• Input records:
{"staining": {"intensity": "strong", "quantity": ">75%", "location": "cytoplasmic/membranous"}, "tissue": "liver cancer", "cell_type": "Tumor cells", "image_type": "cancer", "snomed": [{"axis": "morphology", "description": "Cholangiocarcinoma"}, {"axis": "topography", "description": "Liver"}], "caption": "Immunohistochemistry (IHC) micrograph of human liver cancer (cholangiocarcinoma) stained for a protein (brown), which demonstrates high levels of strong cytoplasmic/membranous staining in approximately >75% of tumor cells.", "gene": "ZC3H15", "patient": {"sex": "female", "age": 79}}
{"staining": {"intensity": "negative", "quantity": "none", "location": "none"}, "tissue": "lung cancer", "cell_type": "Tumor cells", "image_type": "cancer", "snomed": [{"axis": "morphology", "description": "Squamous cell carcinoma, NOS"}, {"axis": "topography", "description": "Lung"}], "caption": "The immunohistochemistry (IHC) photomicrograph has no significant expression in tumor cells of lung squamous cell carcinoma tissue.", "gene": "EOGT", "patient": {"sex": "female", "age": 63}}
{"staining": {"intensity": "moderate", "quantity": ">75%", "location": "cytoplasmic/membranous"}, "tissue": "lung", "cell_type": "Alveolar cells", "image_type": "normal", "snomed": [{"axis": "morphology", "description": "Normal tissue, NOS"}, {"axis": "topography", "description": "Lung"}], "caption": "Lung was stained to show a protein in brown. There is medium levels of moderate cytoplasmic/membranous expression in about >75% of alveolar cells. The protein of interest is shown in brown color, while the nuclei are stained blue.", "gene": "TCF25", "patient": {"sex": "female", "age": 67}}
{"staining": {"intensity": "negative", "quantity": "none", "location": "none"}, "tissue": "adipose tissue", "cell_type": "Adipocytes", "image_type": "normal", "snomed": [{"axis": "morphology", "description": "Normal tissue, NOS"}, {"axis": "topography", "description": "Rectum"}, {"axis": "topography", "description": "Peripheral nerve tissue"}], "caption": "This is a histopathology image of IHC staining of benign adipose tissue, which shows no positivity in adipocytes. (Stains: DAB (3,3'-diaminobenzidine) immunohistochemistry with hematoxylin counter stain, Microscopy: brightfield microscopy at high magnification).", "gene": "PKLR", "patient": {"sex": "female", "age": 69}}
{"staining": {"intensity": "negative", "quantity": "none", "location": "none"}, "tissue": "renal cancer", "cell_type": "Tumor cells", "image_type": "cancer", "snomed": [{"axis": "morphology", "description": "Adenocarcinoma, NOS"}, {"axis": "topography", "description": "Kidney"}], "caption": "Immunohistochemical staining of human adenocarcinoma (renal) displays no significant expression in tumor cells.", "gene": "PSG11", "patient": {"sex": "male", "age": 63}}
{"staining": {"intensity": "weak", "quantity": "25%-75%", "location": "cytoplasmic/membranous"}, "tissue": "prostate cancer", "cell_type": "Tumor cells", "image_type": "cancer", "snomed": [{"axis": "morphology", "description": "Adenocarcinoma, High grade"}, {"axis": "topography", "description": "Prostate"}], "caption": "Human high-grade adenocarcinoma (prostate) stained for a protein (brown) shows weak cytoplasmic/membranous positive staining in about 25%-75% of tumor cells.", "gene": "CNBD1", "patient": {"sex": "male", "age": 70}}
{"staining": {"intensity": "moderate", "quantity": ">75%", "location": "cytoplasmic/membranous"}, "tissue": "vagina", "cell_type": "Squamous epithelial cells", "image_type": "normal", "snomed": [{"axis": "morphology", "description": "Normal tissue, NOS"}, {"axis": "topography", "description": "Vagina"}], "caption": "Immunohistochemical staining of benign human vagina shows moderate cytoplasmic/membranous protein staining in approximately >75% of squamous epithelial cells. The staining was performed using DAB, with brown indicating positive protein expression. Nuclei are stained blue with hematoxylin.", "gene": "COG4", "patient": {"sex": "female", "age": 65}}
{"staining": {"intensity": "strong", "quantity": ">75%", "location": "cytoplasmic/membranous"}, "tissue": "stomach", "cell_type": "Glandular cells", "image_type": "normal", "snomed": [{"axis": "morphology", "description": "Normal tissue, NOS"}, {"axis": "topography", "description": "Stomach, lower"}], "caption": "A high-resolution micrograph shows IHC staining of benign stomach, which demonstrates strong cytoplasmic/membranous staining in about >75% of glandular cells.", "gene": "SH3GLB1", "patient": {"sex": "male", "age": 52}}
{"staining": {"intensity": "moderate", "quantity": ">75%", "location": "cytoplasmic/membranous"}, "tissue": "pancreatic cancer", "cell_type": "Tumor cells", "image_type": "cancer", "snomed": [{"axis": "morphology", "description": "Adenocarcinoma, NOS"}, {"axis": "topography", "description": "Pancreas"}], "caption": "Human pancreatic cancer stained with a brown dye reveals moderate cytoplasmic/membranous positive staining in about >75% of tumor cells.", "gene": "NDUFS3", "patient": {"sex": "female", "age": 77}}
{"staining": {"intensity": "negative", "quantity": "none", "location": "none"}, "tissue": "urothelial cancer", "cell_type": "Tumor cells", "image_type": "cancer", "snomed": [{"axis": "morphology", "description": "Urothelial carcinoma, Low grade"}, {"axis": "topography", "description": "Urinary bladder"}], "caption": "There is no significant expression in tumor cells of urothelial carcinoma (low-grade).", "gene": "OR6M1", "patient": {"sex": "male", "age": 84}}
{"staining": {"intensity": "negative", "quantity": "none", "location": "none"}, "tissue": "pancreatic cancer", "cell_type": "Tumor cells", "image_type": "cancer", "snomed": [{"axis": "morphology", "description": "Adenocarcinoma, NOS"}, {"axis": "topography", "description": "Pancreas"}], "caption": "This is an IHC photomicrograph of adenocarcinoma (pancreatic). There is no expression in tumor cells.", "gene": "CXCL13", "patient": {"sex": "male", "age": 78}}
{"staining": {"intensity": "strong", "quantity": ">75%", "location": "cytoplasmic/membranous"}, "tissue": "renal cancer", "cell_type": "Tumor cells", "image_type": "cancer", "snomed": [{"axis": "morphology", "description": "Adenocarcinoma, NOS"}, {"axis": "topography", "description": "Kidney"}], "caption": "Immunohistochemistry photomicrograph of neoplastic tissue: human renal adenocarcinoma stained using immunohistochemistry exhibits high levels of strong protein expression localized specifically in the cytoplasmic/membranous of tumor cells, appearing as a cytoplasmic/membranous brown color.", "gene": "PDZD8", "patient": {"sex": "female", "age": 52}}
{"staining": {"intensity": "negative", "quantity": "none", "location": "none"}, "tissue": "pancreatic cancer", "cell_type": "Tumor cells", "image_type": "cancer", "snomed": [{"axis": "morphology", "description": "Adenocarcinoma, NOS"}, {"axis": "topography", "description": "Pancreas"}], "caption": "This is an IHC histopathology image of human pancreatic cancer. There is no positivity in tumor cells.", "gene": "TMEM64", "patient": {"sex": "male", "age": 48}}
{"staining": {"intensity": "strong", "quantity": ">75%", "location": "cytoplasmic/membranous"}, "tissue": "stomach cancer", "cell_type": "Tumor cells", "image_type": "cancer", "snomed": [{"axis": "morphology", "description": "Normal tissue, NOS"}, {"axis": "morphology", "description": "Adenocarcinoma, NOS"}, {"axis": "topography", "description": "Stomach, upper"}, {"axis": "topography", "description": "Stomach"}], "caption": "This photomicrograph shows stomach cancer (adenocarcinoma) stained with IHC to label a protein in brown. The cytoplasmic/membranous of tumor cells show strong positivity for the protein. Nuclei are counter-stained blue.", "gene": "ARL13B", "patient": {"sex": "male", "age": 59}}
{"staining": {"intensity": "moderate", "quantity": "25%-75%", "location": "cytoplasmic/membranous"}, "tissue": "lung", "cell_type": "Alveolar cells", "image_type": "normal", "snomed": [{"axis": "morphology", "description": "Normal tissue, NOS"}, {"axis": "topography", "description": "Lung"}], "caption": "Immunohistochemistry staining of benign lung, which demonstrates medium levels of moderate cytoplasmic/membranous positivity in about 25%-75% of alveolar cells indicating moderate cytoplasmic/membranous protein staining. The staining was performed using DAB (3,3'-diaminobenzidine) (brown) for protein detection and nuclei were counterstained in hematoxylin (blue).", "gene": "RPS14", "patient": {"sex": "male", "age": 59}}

• Task to carry out:
Search the listing above for lines containing "Kidney", and copy them.

• Reply:
{"staining": {"intensity": "negative", "quantity": "none", "location": "none"}, "tissue": "renal cancer", "cell_type": "Tumor cells", "image_type": "cancer", "snomed": [{"axis": "morphology", "description": "Adenocarcinoma, NOS"}, {"axis": "topography", "description": "Kidney"}], "caption": "Immunohistochemical staining of human adenocarcinoma (renal) displays no significant expression in tumor cells.", "gene": "PSG11", "patient": {"sex": "male", "age": 63}}
{"staining": {"intensity": "strong", "quantity": ">75%", "location": "cytoplasmic/membranous"}, "tissue": "renal cancer", "cell_type": "Tumor cells", "image_type": "cancer", "snomed": [{"axis": "morphology", "description": "Adenocarcinoma, NOS"}, {"axis": "topography", "description": "Kidney"}], "caption": "Immunohistochemistry photomicrograph of neoplastic tissue: human renal adenocarcinoma stained using immunohistochemistry exhibits high levels of strong protein expression localized specifically in the cytoplasmic/membranous of tumor cells, appearing as a cytoplasmic/membranous brown color.", "gene": "PDZD8", "patient": {"sex": "female", "age": 52}}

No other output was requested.